# Action item
What is needed is every line of the data that includes the word "UPVC". Please copy each one.

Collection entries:

Segment Open

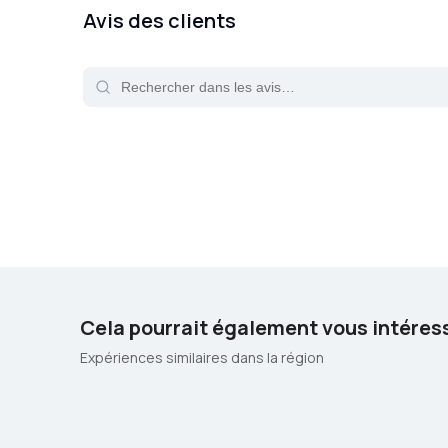
Avis des clients
Cela pourrait également vous intéres
Expériences similaires dans la région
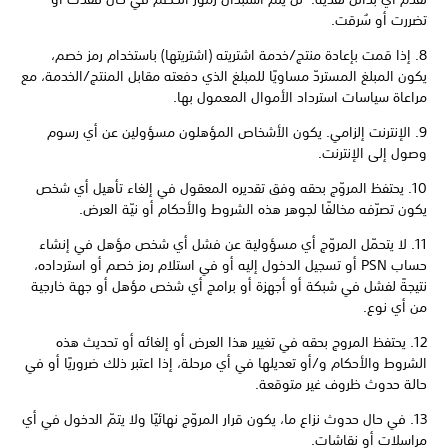
تضررت أو سُرقت.
8. إذا قمت بإعادة منتج/خدمة اشتريته (اشتريتها) باستخدام رمز خصم،
يكون المبلغ المستردّ مساويًا للمبلغ الذي دفعته مقابل المنتج/الخدمة، مع
مراعاة سياسات استرداد الأموال المعمول بها.
9. الإنترنت إلزامي. يكون الأشخاص المؤهلون مسؤولين عن أي رسوم
وصول إلى الإنترنت.
10. يحتفظ المروّج بحقه وفق تقديره المعقول في إلغاء تأهيل أي شخص
يكون تصرّفه مخالفًا لجوهر هذه الشروط والأحكام أو نيّة العرض.
11. لا يتحمّل المروّج أي مسؤولية عن فشل أي شخص مؤهل في إنشاء
حساب PSN أو تسجيل الدخول إليه أو في استلام رمز خصم أو استرداده،
نتيجةً لفشل في شبكة أو أجهزة أو برامج أي شخص مؤهل أو جهة خارجية
من أي نوع.
12. يحتفظ المروج بحقه في تغيير هذا العرض أو إلغائه أو تحديث هذه
الشروط والأحكام و/أو تعديلها في أي مرحلة، إذا اعتبر ذلك ضروريًا أو في
حالة حدوث ظروف غير متوقعة.
13. في حال حدوث نزاع ما، يكون قرار المروّج نهائيًا ولا يتمّ الدخول في أي
مراسلات أو نقاشات.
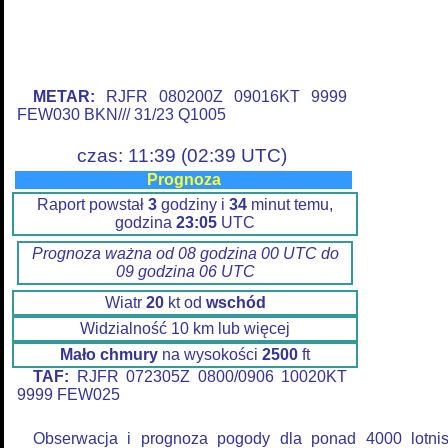
METAR:
RJFR 080200Z 09016KT 9999
FEW030 BKN/// 31/23 Q1005
czas: 11:39 (02:39 UTC)
Prognoza
Raport powstał
3
godziny i
34
minut temu,
godzina
23:05
UTC
Prognoza ważna od 08 godzina 00 UTC do
09 godzina 06 UTC
Wiatr
20
kt od
wschód
Widzialność 10 km lub więcej
Mało chmury
na wysokości
2500
ft
TAF:
RJFR 072305Z 0800/0906 10020KT
9999 FEW025
Obserwacja i prognoza pogody dla ponad 4000 lotni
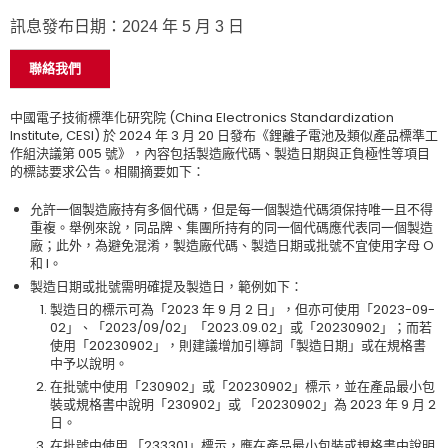
訊息發布日期：2024 年 5 月 3 日
聯絡我們
中國電子技術標準化研究院 (China Electronics Standardization
Institute, CESI) 於 2024 年 3 月 20 日發布《鋰離子電池及類似產品標準工
作組決議第 005 號》，內容包括製造廠代碼、製造日期與正負極性等項目
的標誌要求公告。相關摘要如下：
允許一個製造廠持有多個代碼，但是每一個製造代碼須保持唯一且不得
重複。舉例來說，同品牌、集團所持有的同一個代碼應代表同一個製造
廠；此外，為避免混淆，製造廠代碼、製造日期或批號不宜使用字母 O
和 I。
製造日期或批號需明確提及製造日，範例如下：
製造日的標示可為「2023 年 9 月 2 日」，但亦可使用「2023-09-
02」、「2023/09/02」「2023.09.02」或「20230902」；而若
使用「20230902」，則建議增加引導詞「製造日期」或在規格書
中予以說明。
在批號中使用「230902」或「20230902」標示，並在產品最小包
裝或規格書中說明「230902」或 「20230902」為 2023 年 9 月 2
日。
在批號中使用 「233301」標示，應在產品最小包裝或規格書中說明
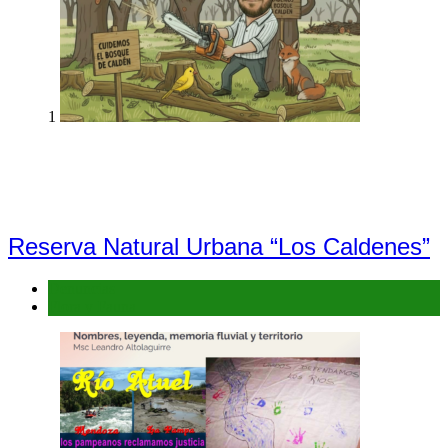
1
Reserva Natural Urbana “Los Caldenes”
Denuncias
Flora y Fauna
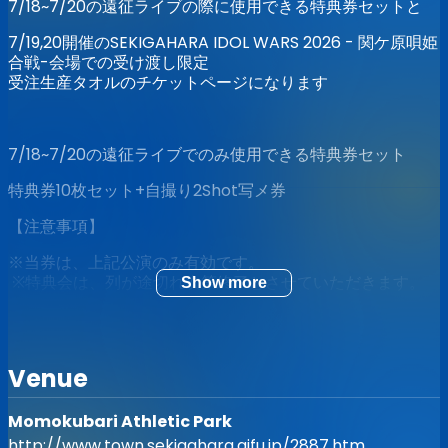
7/18~7/20の遠征ライブの際に使用できる特典券セットと
7/19,20開催のSEKIGAHARA IDOL WARS 2026 -
関ケ原唄姫
合戦
-会場での受け渡し限定
受注生産タオルのチケットページになります
7/18~7/20の遠征ライブでのみ使用できる特典券セット
特典券10枚セット+自撮り2Shot写メ券
【注意事項】
※当券は、上記公演のみ有効です。
※特典会は、列が途切れ次第終了とさせていただきます。
Show more
※やむをえない事情により急遽出演者・イベント内容の変
更等がある場合がございます。
※イベント当日はスタッフの指示に従っていただきます
Venue
様、宜しくお願い致します。
※当チケットは如何なる理由においても再発行致しませ
ん。
Momokubari Athletic Park
http://www.town.sekigahara.gifu.jp/2887.htm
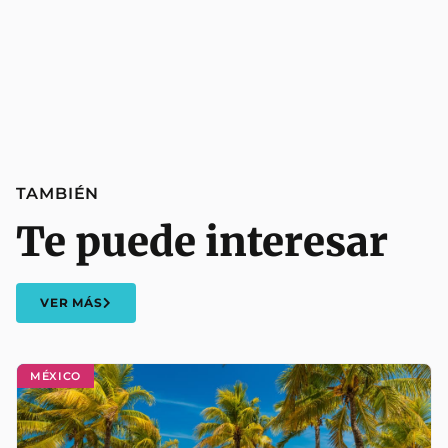
TAMBIÉN
Te puede interesar
VER MÁS
MÉXICO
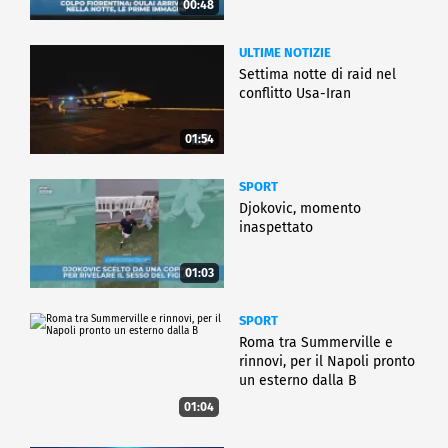
00:48
ULTIME NOTIZIE
Settima notte di raid nel
conflitto Usa-Iran
01:54
SPORT
Djokovic, momento
inaspettato
01:03
SPORT
Roma tra Summerville e
rinnovi, per il Napoli pronto
un esterno dalla B
01:04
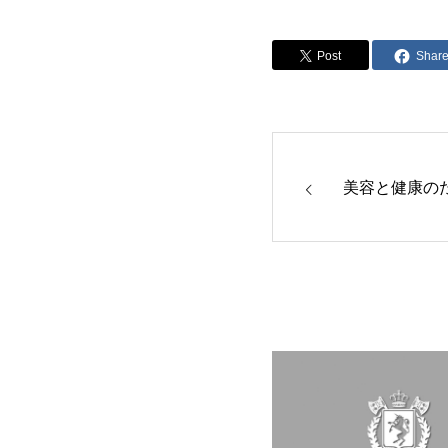
Post
Shar
美容と健康の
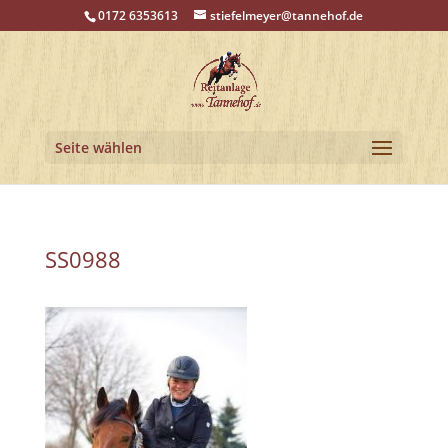
0172 6353613
stiefelmeyer@tannehof.de
Seite wählen
SS0988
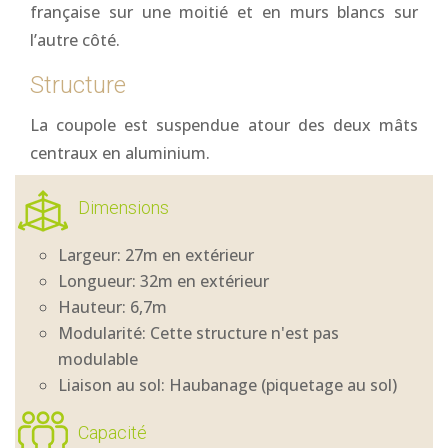
française sur une moitié et en murs blancs sur
l’autre côté.
Structure
La coupole est suspendue atour des deux mâts
centraux en aluminium.
Dimensions
Largeur: 27m en extérieur
Longueur: 32m en extérieur
Hauteur: 6,7m
Modularité: Cette structure n'est pas
modulable
Liaison au sol: Haubanage (piquetage au sol)
Capacité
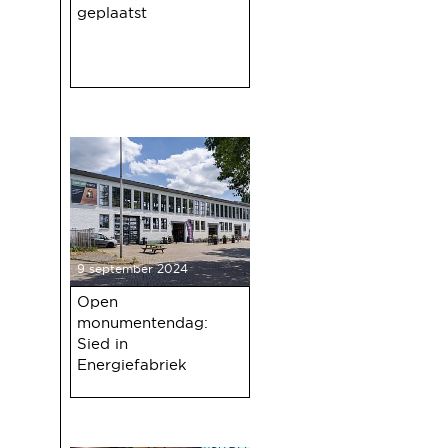
geplaatst
9 september 2024
Open
monumentendag:
Sied in
Energiefabriek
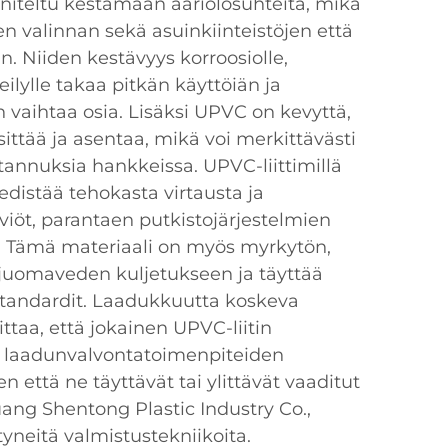
niteltu kestämään ääriolosuhteita, mikä
sen valinnan sekä asuinkiinteistöjen että
in. Niiden kestävyys korroosiolle,
eilylle takaa pitkän käyttöiän ja
 vaihtaa osia. Lisäksi UPVC on kevyttä,
sittää ja asentaa, mikä voi merkittävästi
nnuksia hankkeissa. UPVC-liittimillä
 edistää tehokasta virtausta ja
öt, parantaen putkistojärjestelmien
. Tämä materiaali on myös myrkytön,
n juomaveden kuljetukseen ja täyttää
standardit. Laadukkuutta koskeva
taa, että jokainen UPVC-liitin
n laadunvalvontatoimenpiteiden
n että ne täyttävät tai ylittävät vaaditut
huang Shentong Plastic Industry Co.,
tyneitä valmistustekniikoita.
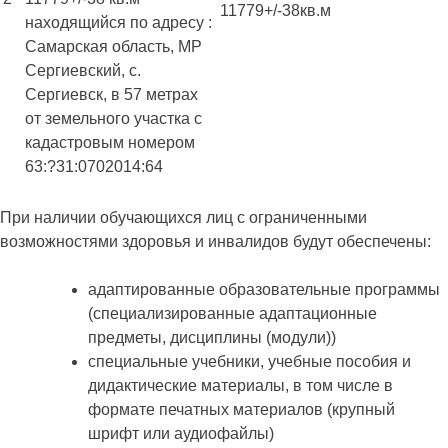
11779+/-38кв.м
находящийся по адресу :
Самарская область, МР
Сергиевский, с.
Сергиевск, в 57 метрах
от земельного участка с
кадастровым номером
63:?31:0702014:64
При наличии обучающихся лиц с ограниченными
возможностями здоровья и инвалидов будут обеспечены:
адаптированные образовательные программы
(специализированные адаптационные
предметы, дисциплины (модули))
специальные учебники, учебные пособия и
дидактические материалы, в том числе в
формате печатных материалов (крупный
шрифт или аудиофайлы)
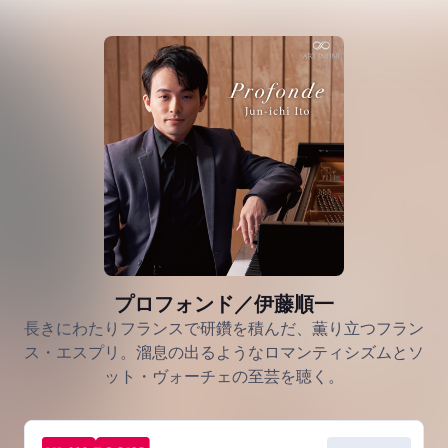
プロフォンド／伊藤順一
長きにわたりフランスで研鑽を積んだ、薫り立つフラン
ス・エスプリ。溜息の出るようなロマンティシズムとソ
ット・ヴォーチェの至芸を聴く。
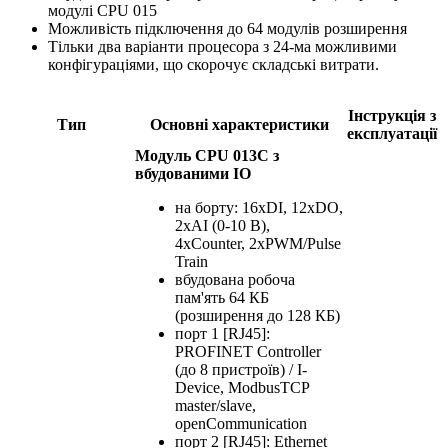
модулі CPU 015
Можливість підключення до 64 модулів розширення
Тільки два варіанти процесора з 24-ма можливими
конфігураціями, що скорочує складські витрати.
Інструкція з
Тип
Основні характеристики
експлуатації
Модуль CPU 013C з
вбудованими IO
на борту: 16xDI, 12xDO,
2xAI (0-10 В),
4xCounter, 2xPWM/Pulse
Train
вбудована робоча
пам'ять 64 КБ
(розширення до 128 КБ)
порт 1 [RJ45]:
PROFINET Controller
(до 8 пристроїв) / I-
Device, ModbusTCP
master/slave,
openCommunication
порт 2 [RJ45]: Ethernet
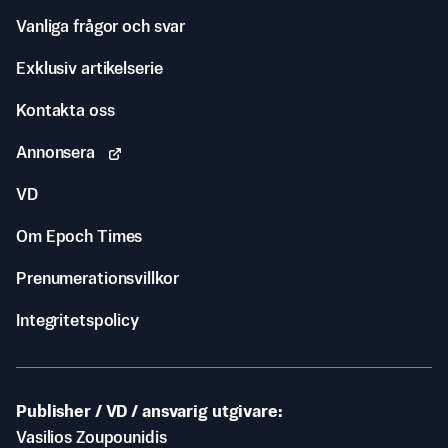
Vanliga frågor och svar
Exklusiv artikelserie
Kontakta oss
Annonsera
VD
Om Epoch Times
Prenumerationsvillkor
Integritetspolicy
Publisher / VD / ansvarig utgivare
Vasilios Zoupounidis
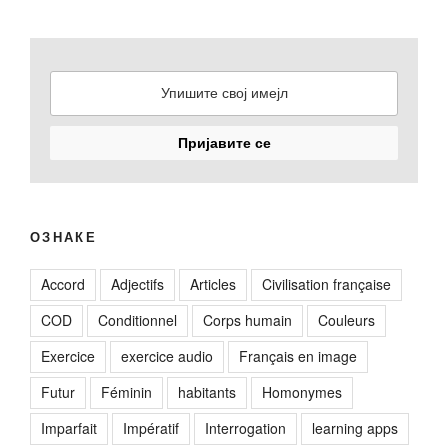
ОЗНАКЕ
Accord
Adjectifs
Articles
Civilisation française
COD
Conditionnel
Corps humain
Couleurs
Exercice
exercice audio
Français en image
Futur
Féminin
habitants
Homonymes
Imparfait
Impératif
Interrogation
learning apps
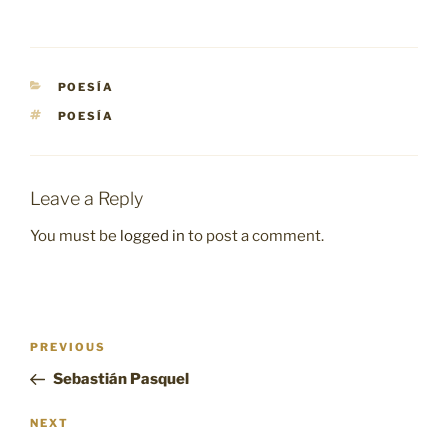
CATEGORIES
POESÍA
TAGS
POESÍA
Leave a Reply
You must be
logged in
to post a comment.
Post
Previous
PREVIOUS
navigation
Post
Sebastián Pasquel
Next
NEXT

Segment Closed

# Output of the task
 vaihtaa osia. Lisäksi UPVC on kevyttä,
nnuksia hankkeissa. UPVC-liittimillä
taa, että jokainen UPVC-liitin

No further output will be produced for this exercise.